:: SOURCE EXTRACT ::

■ ■ ■ ■ ■ ■ ■

Crawlspace Insulation

March 17, 2021
by Charlie Priest

Crawlspaces should be designed and constructed as mini-basements.  Crawlspaces should not be vented to the exterior (see FAQ on Crawlspace Venting). They should have their floors uninsulated, the ground vapor sealed, their walls insulated and air sealed, and their air conditioned with indoor air.

Traditional vented crawlspaces are often damp, mouldy and inhabited with pests. They have almost universally been found to be well connected to indoor air through many small unintentional air leaks in the floors, partitions, and ducts.   Therefore, to ensure both durability and indoor air quality (and save energy), a crawlspace must be kept dry, conditioned to control temperature and humidity, and sealed tight to be pest free.  This is particularly important for crawlspaces that contain mechanical equipment—a situation that is practically guaranteed in buildings that have a crawlspace. Mechanical systems should not be installed outside of a home in unconditioned space unless there is no practical alternative.

Crawlspaces should have a continuous sealed groundcover of vapor diffusion resistant materials, such as taped polyethylene or, preferably, a thin poured concrete slab over polyethylene with perimeter and control joints sealed. When the crawlspace ground level is below the ground level of the surrounding grade they should have perimeter drainage just like a basement. There must be good drainage away from crawlspaces (refer to “Groundwater Control”). Crawlspace design and construction should also provide drainage for potential plumbing leaks or flooding incidents by sloping the ground level to a drain.
Crawlspaces should be insulated on their perimeters — they should not be insulated between floors. Crawlspaces insulated on the perimeter are warmer and drier than crawlspaces insulated between the crawlspace and the house.

Crawlspace walls should be insulated with non-water sensitive insulation that prevents interior air from contacting cold basement surfaces—the concrete structural elements and the rim joist framing. Allowing interior air (that is usually full of moisture, especially in the humid summer months) to touch cold surfaces will cause condensation and wetting, rather than the desired drying. The structural elements of below grade walls are cold (concrete is in direct contact with the ground)—especially when insulated on the interior.  Of particular concern are rim joist areas—which are cold not only during the summer but also during the winter.  This is why it is important that interior insulation assemblies be constructed as airtight as possible.

The best insulations to use are foam based and should allow the foundation wall assembly to dry inwards. The foam insulation layer should generally be vapor semi impermeable (greater than 0.1 perm), vapor semi permeable (greater than 1.0 perm) or vapor permeable (greater than 10 perm) (Lstiburek, 2004). The greater the permeance the greater the inward drying and therefore the lower the risk of excessive moisture accumulation.

Up to two inches of unfaced extruded polystyrene (R-10), four inches of unfaced expanded polystyrene (R-15), three inches of closed cell medium density spray polyurethane foam (R-18) and ten inches of open cell low density spray foam (R-35) meet these permeability requirements.
In crawlspaces where the insulation material will need to be covered by a fire/ignition barrier, it may be acceptable to use fire-rated foil-faced insulations. However, such requires careful attention to supplemental moisture management strategies. With vapor impermeable facings on interior insulation, it is possible that water may accumulate between the insulation facing and the inside surface of the foundation wall. The airtightness of the assembly is, therefore, extremely important to prevent the exchange of air between this damp interface and anywhere else in the building.

Consult the resources listed below for specific guidance.

■ ■ ■ ■ ■ ■ ■

:: TASK DETAILS ::
What R-value does the crawlspace insulation article give for three inches of closed cell medium density spray polyurethane foam?

:: SUPPLIED MATERIAL ::
■ ■ ■ ■ ■ ■ ■

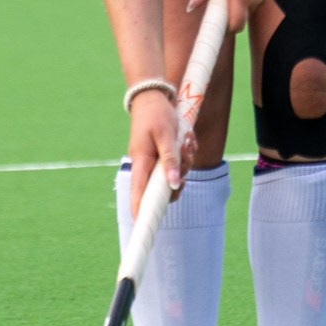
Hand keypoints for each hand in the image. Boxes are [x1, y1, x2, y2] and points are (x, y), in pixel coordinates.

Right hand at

■ ■ ■ ■ ■ ■ ■

:: EXERCISE OUTPUT ::
R-18